* [Passage shown]
»»
Abstract

Pedal peptide (PP) and orcokinin (OK) are related neuropeptides that were discovered in protostomian invertebrates (mollusks, arthropods). However, analysis of genome/transcriptome sequence data has revealed that PP/OK‐type neuropeptides also occur in a deuterostomian phylum—the echinoderms. Furthermore, a PP/OK‐type neuropeptide (starfish myorelaxant peptide, SMP) was recently identified as a muscle relaxant in the starfish Patiria pectinifera. Here mass spectrometry was used to identify five neuropeptides (ArPPLN1a‐e) derived from the SMP precursor (PP‐like neuropeptide precursor 1; ArPPLNP1) in the starfish Asterias rubens. Analysis of the expression of ArPPLNP1 and neuropeptides derived from this precursor in A. rubens using mRNA in situ hybridization and immunohistochemistry revealed a widespread pattern of expression, with labeled cells and/or processes present in the radial nerve cords, circumoral nerve ring, digestive system (e.g., cardiac stomach) and body wall‐associated muscles (e.g., apical muscle) and appendages (e.g., tube feet and papulae). Furthermore, our data provide the first evidence that neuropeptides are present in the lateral motor nerves and in nerve processes innervating interossicular muscles. In vitro pharmacological tests with SMP (ArPPLN1b) revealed that it causes dose‐dependent relaxation of apical muscle, tube foot and cardiac stomach preparations from A. rubens. Collectively, these anatomical and pharmacological data indicate that neuropeptides derived from ArPPLNP1 act as inhibitory neuromuscular transmitters in starfish, which contrasts with the myoexcitatory actions of PP/OK‐type neuropeptides in protostomian invertebrates. Thus, the divergence of deuterostomes and protostomes may have been accompanied by an inhibitory–excitatory transition in the roles of PP/OK‐type neuropeptides as regulators of muscle activity.
««
* [Information]
»»
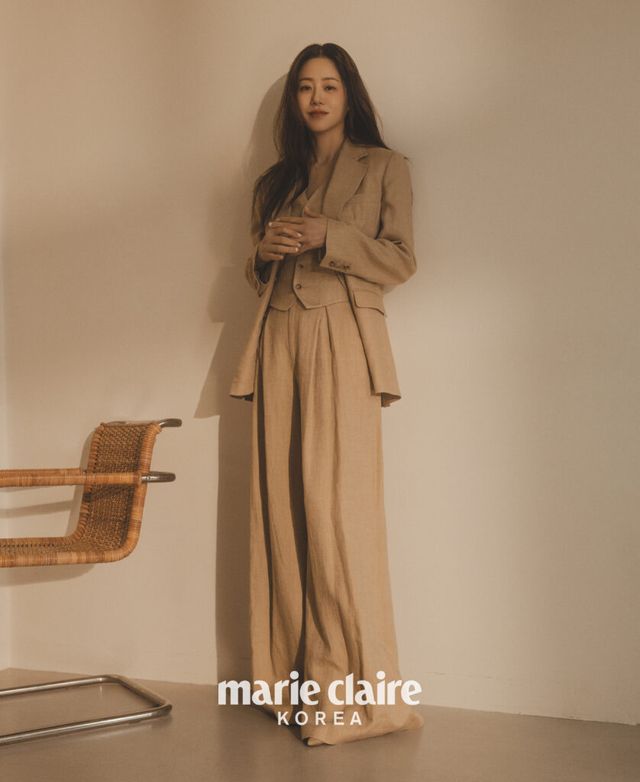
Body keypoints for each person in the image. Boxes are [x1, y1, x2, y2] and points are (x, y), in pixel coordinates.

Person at [229, 42, 423, 746]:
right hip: (278, 336)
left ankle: (356, 701)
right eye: (306, 87)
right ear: (294, 101)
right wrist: (263, 253)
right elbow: (255, 270)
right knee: (283, 513)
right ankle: (294, 687)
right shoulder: (275, 180)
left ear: (349, 95)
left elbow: (401, 260)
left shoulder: (387, 166)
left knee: (338, 513)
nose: (316, 98)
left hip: (343, 335)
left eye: (329, 86)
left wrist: (328, 234)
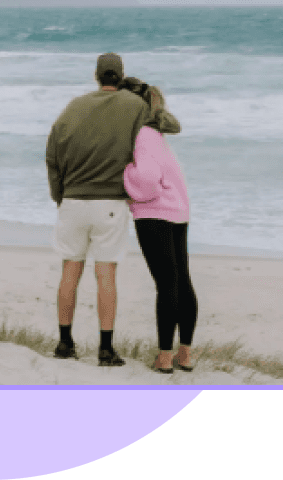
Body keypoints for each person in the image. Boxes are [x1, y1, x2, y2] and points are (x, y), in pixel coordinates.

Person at [46, 54, 150, 366]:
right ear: (121, 76)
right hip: (110, 204)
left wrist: (60, 195)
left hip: (74, 202)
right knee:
««
* [Exercise requirements] Decide whether each statement agrees with the starfish neuropeptide abstract, answering yes or no and quoting the deciding words: (a) Mass spectrometry identified five neuropeptides from the SMP precursor in Asterias rubens. (b) PP/OK-type neuropeptides were first discovered in echinoderms. (c) SMP made tube foot preparations contract. Use only the abstract.

* [Solution below]
(a) Yes: "mass spectrometry was used to identify five neuropeptides (ArPPLN1a‐e) derived from the SMP precursor"
(b) No: "were discovered in protostomian invertebrates (mollusks, arthropods)"
(c) No: "causes dose‐dependent relaxation of apical muscle, tube foot and cardiac stomach preparations"